Dan hari ini, dua hari sebelum idul fitri, Ibu meminta saya dan ayahku untuk berkunjung ke rumah seorang saudara (istri dari adik ayah) di daerah majalengka, desa baturuyuk kec. Dawuan.
Adik ayahku sendiri meninggal 2 tahun yang lalu (2012) karena sakit. Meninggalkan seorang istri dan dua orang anak yang masih sangat kecil.
Hingga tahun 2014, idris anak yang paling sulung bahkan baru kelas 5 SD.

Jika ditanya, siapa saudara ayah yang paling susah hidupnya. Maka semua jawaban ayah akan tertuju pada keluarga ini. Di tambah sekarang mereka hidup tanpa seorang kepala keluarga.
Penghasilan yang umum diperoleh di daerah ini adalah membuat genteng dari tanah liat dengan penghasilan sekitar 25 hingga 30 ribu. Itupun dengan tenaga dan waktu yang besar tentunya.
Rumah dari saudara ayahku ini bisa dibilang sangat kecil, hanya sekitar 4 x 8 meter kupikir.
Terbagi menjadi sekitar 4 ruang dan 1 teras, berlantaikan semen.
Tak ada benda istimewa, semua perabotan kayu seperti kursi tamu, lemari, kasur dan lain lain, sudah menjadi asing dari awal penciptaannya.

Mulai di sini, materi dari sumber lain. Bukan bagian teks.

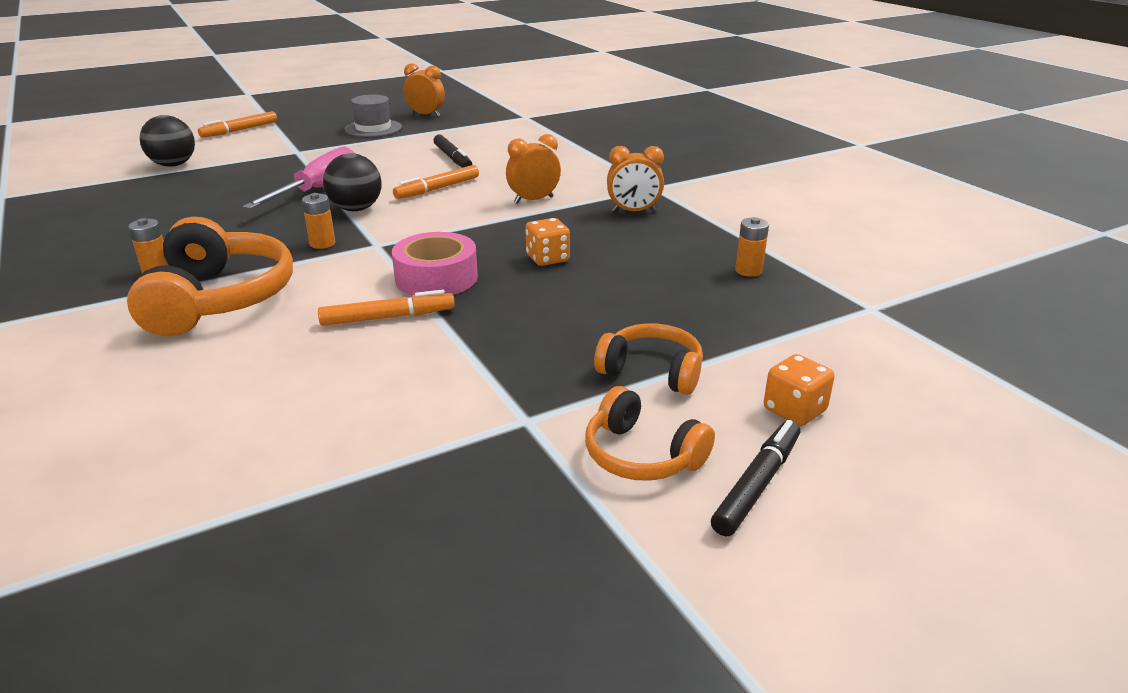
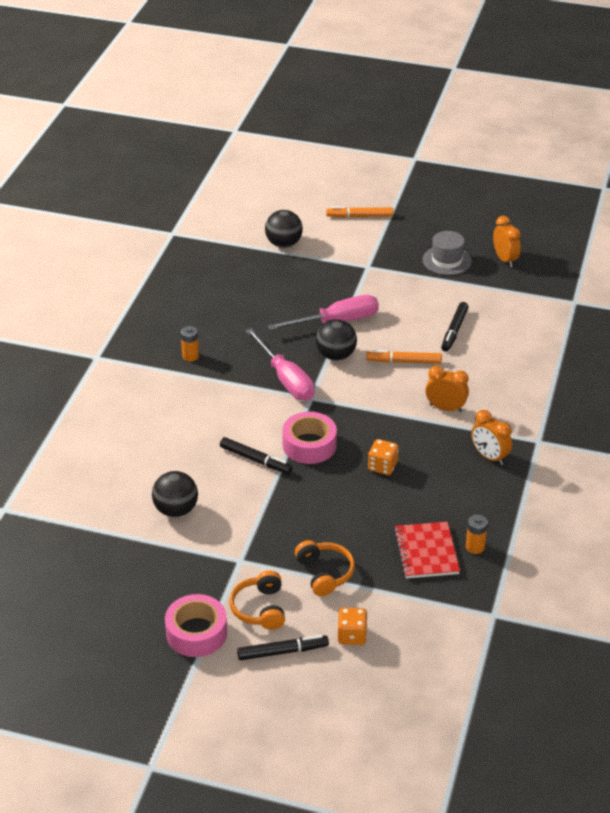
camera: 45 degrees right, 10 degrees up
orange headphones [127,217,293,337] -> none
orange battery [302,193,335,249] -> pink screwdriver [245,328,315,401]
orange marker [318,290,455,326] -> black marker [220,437,293,474]
none -> black ball [152,471,198,517]
none -> pink tape [165,594,227,657]
none -> red notebook [394,522,460,579]

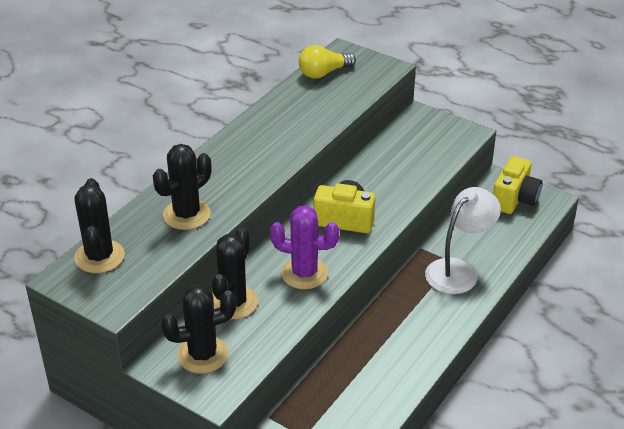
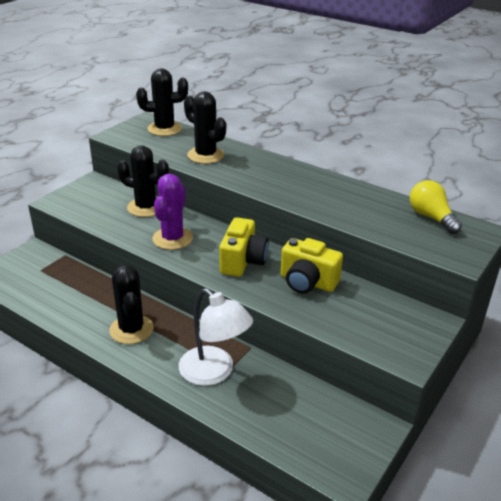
camera: 90 degrees right, 5 degrees down
black cactus [161,285,237,374] -> black cactus moved to [109,265,154,344]
yellow camera [493,156,543,214] -> yellow camera moved to [281,238,343,294]

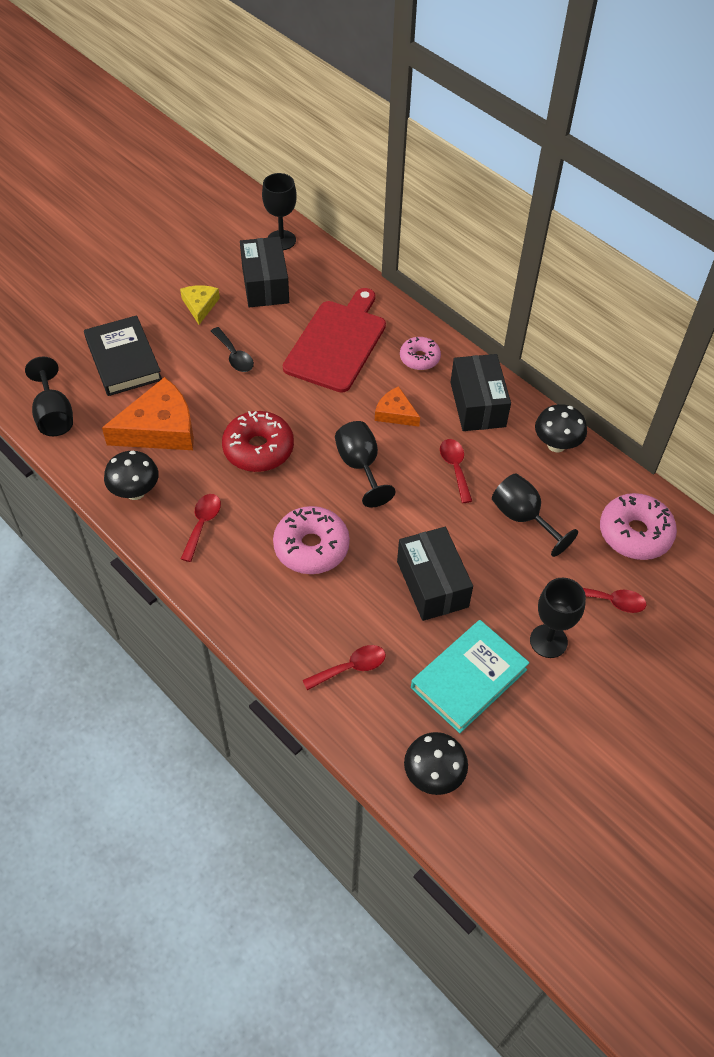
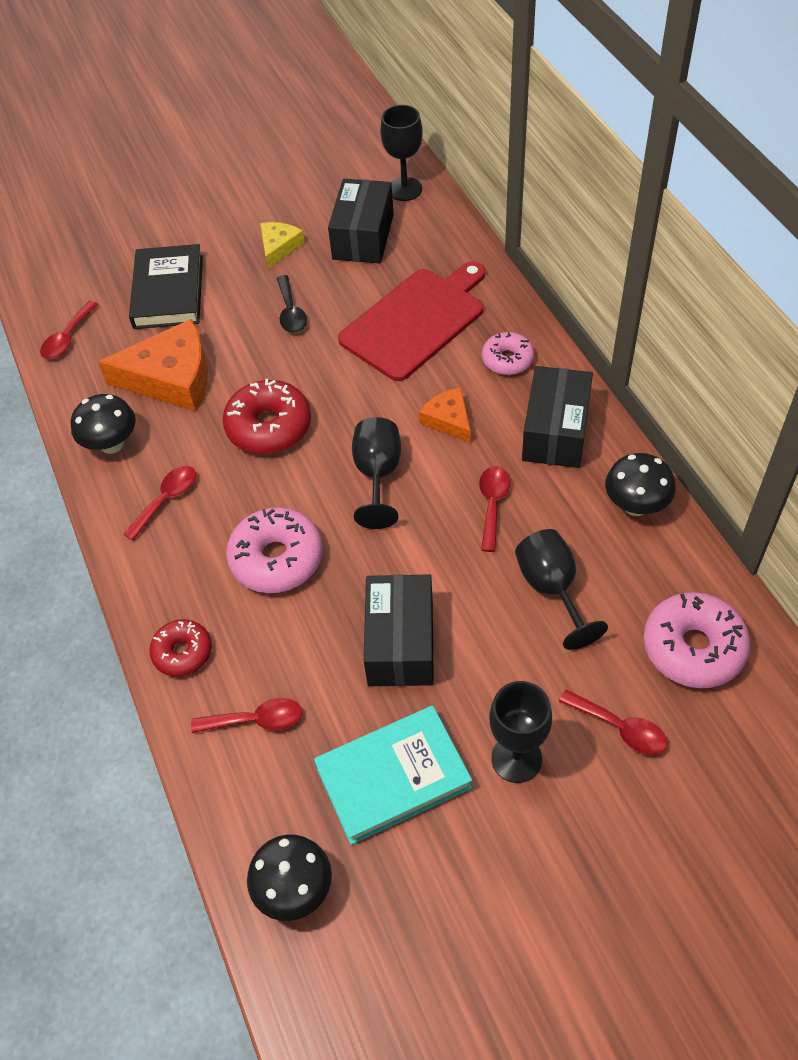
camera: 25 degrees right, 0 degrees up
black goblet [25,357,73,436] -> red spoon [40,301,99,359]
none -> red donut [149,619,212,677]

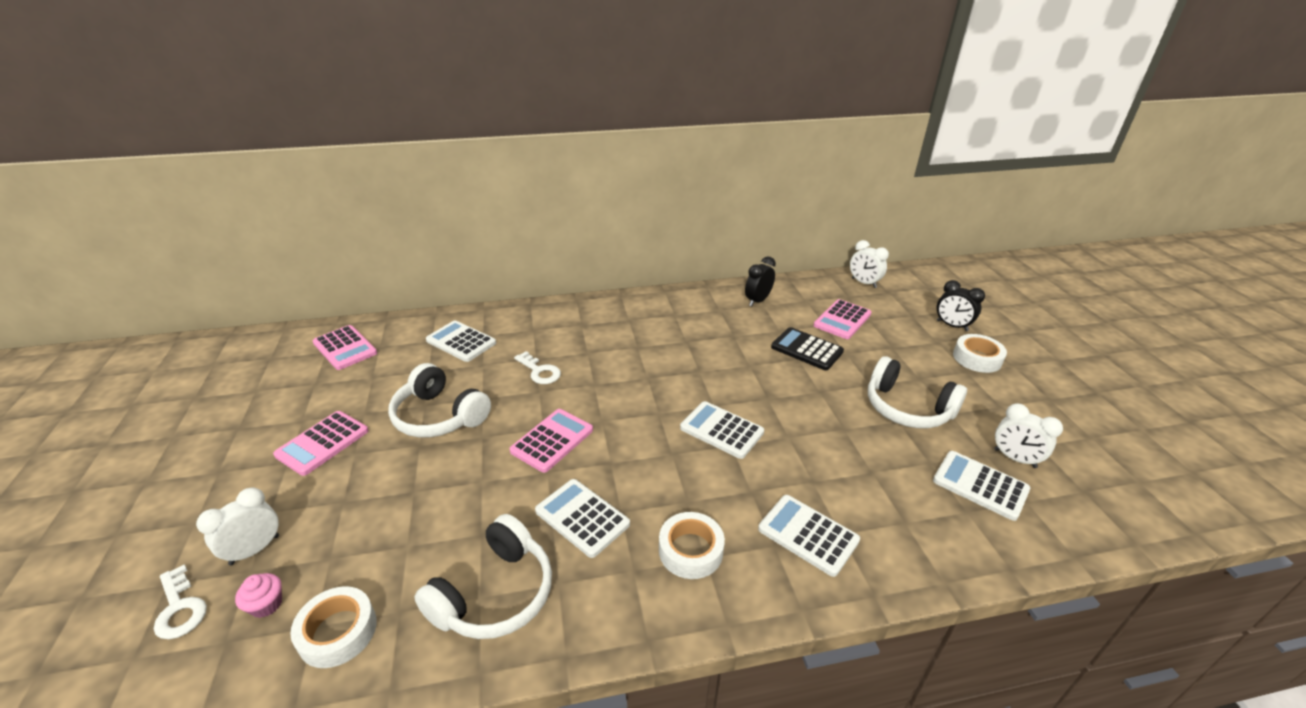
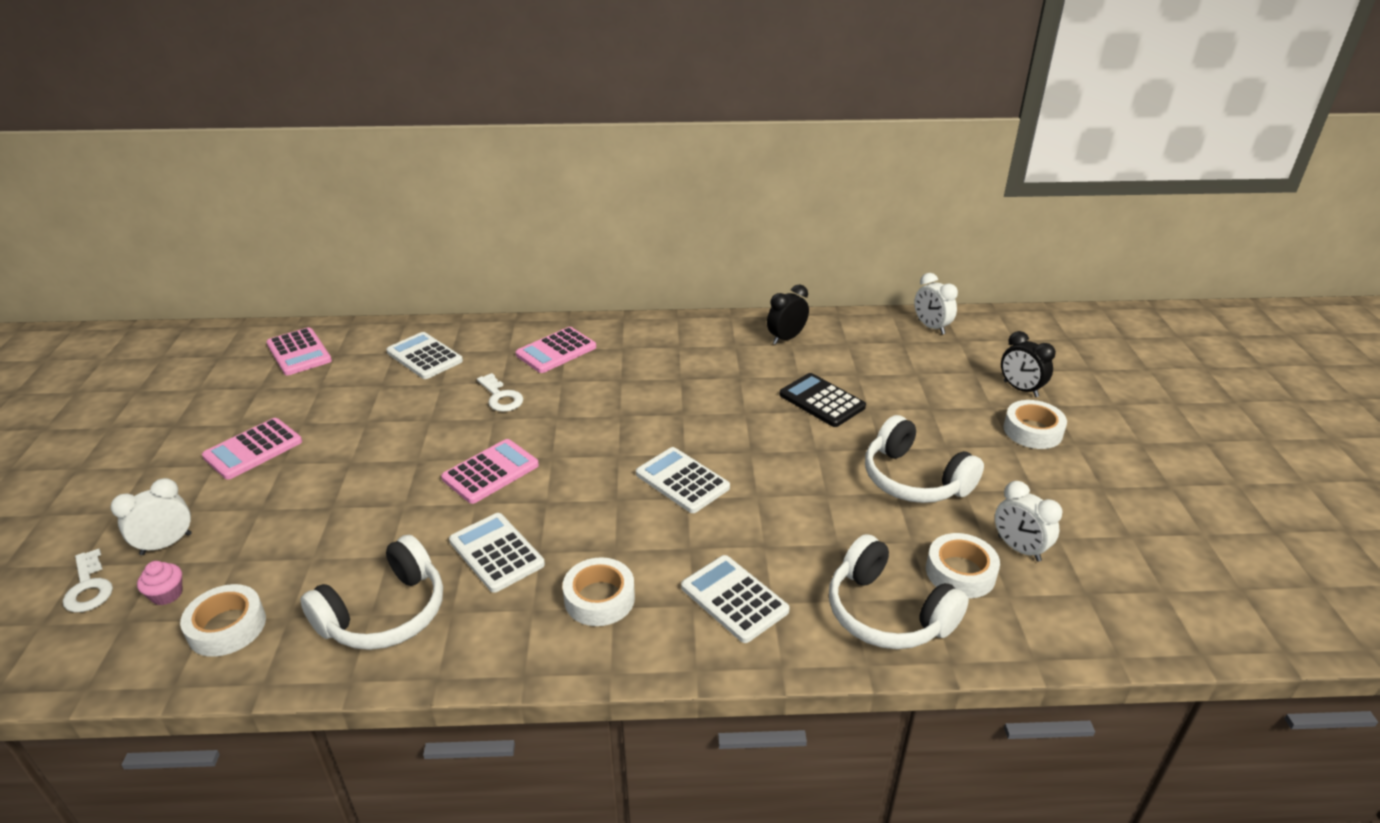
camera: 10 degrees right, 0 degrees up
white headphones [388,363,491,438] -> white headphones moved to [829,534,969,649]
pink calculator [814,299,871,339] -> pink calculator moved to [516,327,596,373]
white calculator [933,451,1031,521] -> white tape [926,533,1000,598]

Disinilah kami berdua hari ini. Untuk misi kemanusiaan.
Ketika ku menatap orang-orang dengan ekonomi yang lebih dibawah dari pada keluargaku.


Ku jadi selalu ingat sebuah kisah yang dulu pernah terjadi kepada ayahku.

Ayah, dan Pedal Sepeda
Dahulu ayahku pernah bercerita tentang dia dan pedal sepeda miliknya.
(Saat itu aku munglin SMP)

Disuatu siang dimana seperti biasa dia harus pergi ke sawah di wilayah pendalem1 dengan menggunakan sepeda. Tak terlalu jauh sebenarnya. Hanya sekitar 40 menit mengayuh, jika menggunakan pendekatan waktu yang normal dan biasa. Namun, di hari itu semua menjadi berbeda.

Dengan hanya mengenakan sebuah kaos, celana, dan topi. Ayahku berangkat mengayuh sepeda kesawah. Seperti biasanya pula, dia tak pernah membawa uang, karena semua uang masuk dan keluar dikeluarga ini memang ibu lah satu-satu nya orang yang mengaturnya. hal yang ayah ketahui dan lakukan, hanyalah bekerja, bekerja, dan bekerja. Inilah hal yang juga membuat ku bangga dan kagum pada ayahku. Dia tak pernah mengeluh, dan menerima segala sesuatunya dengan lapang dada. Qanaah, menerima apa adanya hidup. Meski saya selalu berpikir bagaimana jika beliau ingin membeli sesuatu. sekedar Es, makanan ringan, atau apapun ?

Dan begitulah yang terjadi,
Sepeda yang ayah naiki rusak. Tepatnya pedal sepeda kiri yang ia gunakan rusak dan berputar tak karuan tiap ia kayuh, alhasil membuat kakinya yang tanpa alas kaki itu selalu lepas karena teramat susahnya sepeda tersebut untuk di kayuh. Gambaran yang ingin ku katakan pada intinya adalah, itu adalah salah satu perjalanan yang sangat menyusahkan dan penuh penderitaaan.

Dua orang perempuan yang naik menggunakan sepeda motor menghentikan ayahku yang tengah mengayuh sepeda dengan payahnya. berbicara, mengobrol panjang lebar dengan ayahku dan mengungkapkan keperihatinanaya sampai akhirnya bertanya :
(Dengan Kalimat yang di padatkan)

"Kenapa itu pak, ko naik sepedanya kaya gitu?"
"Iya, pedalnya rusak, susah dikayuhnya"
"Diperbaiki dulu aja pak, dimana itu diperbaikinya, bawa uang nggak?"
"Lagi gak bawa uang, mba"
"Oh, biasanya berapa memang harganya itu pak buat ngebenerin pedalnya"
"ya, 20 ribuan biasanya kalau ngebenerin pedal mah"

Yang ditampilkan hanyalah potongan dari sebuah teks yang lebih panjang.